Required action:
Which rows below contain the string "Everything" with exactly that capitalization? Pull out each of those rows in full.
── Source records ──
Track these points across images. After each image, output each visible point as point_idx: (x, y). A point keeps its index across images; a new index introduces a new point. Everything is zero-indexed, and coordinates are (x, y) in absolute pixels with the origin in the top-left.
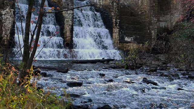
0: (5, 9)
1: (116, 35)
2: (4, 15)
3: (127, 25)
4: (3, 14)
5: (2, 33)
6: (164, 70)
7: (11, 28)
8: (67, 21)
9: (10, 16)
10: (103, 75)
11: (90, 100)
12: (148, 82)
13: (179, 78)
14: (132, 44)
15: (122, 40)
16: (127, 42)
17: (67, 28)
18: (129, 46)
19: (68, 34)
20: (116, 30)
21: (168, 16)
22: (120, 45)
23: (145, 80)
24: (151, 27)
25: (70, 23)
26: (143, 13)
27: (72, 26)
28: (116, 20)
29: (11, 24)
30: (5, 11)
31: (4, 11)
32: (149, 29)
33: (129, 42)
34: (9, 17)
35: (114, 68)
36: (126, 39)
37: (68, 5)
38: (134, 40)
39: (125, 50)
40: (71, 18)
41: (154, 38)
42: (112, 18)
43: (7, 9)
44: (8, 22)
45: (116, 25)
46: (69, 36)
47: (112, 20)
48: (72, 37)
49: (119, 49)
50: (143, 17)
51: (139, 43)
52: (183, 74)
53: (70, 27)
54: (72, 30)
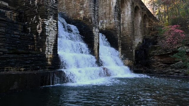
0: (48, 19)
2: (48, 26)
4: (46, 25)
5: (45, 50)
7: (54, 44)
8: (96, 39)
9: (54, 28)
17: (96, 46)
19: (96, 52)
20: (120, 49)
25: (98, 41)
27: (99, 44)
28: (120, 40)
29: (54, 39)
30: (49, 21)
31: (47, 21)
34: (52, 29)
41: (134, 56)
43: (50, 19)
44: (51, 35)
46: (97, 54)
47: (118, 41)
48: (99, 55)
50: (126, 40)
51: (129, 60)
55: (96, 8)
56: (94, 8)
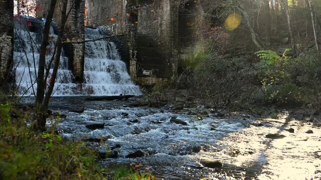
1: (133, 68)
3: (145, 57)
6: (190, 107)
7: (9, 59)
8: (78, 52)
10: (126, 115)
11: (118, 146)
12: (178, 122)
13: (208, 116)
14: (150, 78)
15: (139, 74)
16: (145, 76)
17: (77, 60)
18: (147, 80)
19: (78, 66)
20: (133, 63)
21: (189, 48)
22: (138, 79)
23: (174, 120)
24: (171, 59)
25: (81, 53)
26: (162, 43)
27: (83, 57)
28: (133, 51)
29: (8, 54)
32: (169, 62)
33: (148, 76)
34: (6, 45)
35: (136, 106)
36: (145, 72)
37: (78, 32)
38: (153, 74)
39: (143, 84)
40: (81, 48)
41: (175, 72)
42: (128, 49)
43: (4, 36)
45: (133, 57)
46: (79, 69)
47: (129, 52)
48: (83, 70)
49: (137, 83)
50: (163, 48)
51: (158, 77)
52: (212, 112)
53: (80, 58)
54: (82, 62)
55: (79, 15)
56: (76, 14)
───
The completed task:
Track these points across images. After each image, output each visible point as point_idx: (x, y). A point keeps its index across images; a new index introduces a new point. Everything is zero-indexed, and coordinates are (x, y) in absolute pixels with the origin in the top-left.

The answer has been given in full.